There can be no doubt that Russell has created something that looks like it has all the ingredients to stay the course. She has a waiting list “which keeps growing” of 50 exhibitors and burgeoning international interest – the oldest brewery in the world, the Bavarian state-owned Weihenstephan Brewery, founded in 1040, exhibited at the Inverness festival in 2015 and Belgium’s Copperhead gin is set to appear in Glasgow in six weeks’ time as a guest gin; brands from further afield are also wanting to feature.

The North Hop brand was conceived over a beer-fuelled brainstorming session with friends

Commercially, Michelle is refreshingly candid when I ask if the events are making money; events seem to so often be stifled by exorbitant hidden costs, and the constant downward pressure on margins demanded, often unrealistically, by exhibitors and venues alike is a genuine source of concern if Scotland’s events market is to grow.

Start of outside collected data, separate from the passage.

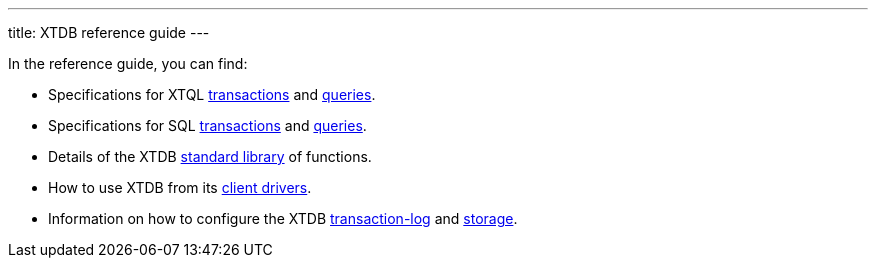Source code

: ---
title: XTDB reference guide
---

In the reference guide, you can find:

* Specifications for XTQL link:/reference/main/xtql/txs[transactions] and link:/reference/main/xtql/queries[queries].
* Specifications for SQL link:/reference/main/sql/txs[transactions] and link:/reference/main/sql/queries[queries].
* Details of the XTDB link:/reference/main/stdlib[standard library] of functions.
* How to use XTDB from its link:/reference/main/drivers[client drivers].
* Information on how to configure the XTDB link:/reference/main/tx-log[transaction-log] and link:/reference/main/storage[storage].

“It’s not been the easiest thing to turn a profit, we’ve had our moments,” says Russell. “I’m constantly trying to evolve it and I’ve put a lot of personal finance into North Hop. I’m not particularly pulling a salary or anything but if it wasn’t working we just wouldn’t do it. I’m not getting myself into the same situation as some of the other festivals out there – some of them rack up horrific levels of debt before they decide it’s game over and then let it all go down. I’m just not willing to do that. I just monitor it as we go along and if things aren’t working, we change them.”

She adds: “We’re thinking of other things as we move forward to do more with it – I’ve just literally put some of the merchandise onto an online shop [up to now merchandise was available only at the festivals] this morning. I put an online shop together which will go live shortly.”

And so it seems all those Bank Holiday Mondays spent working just might, eventually, reap the rewards.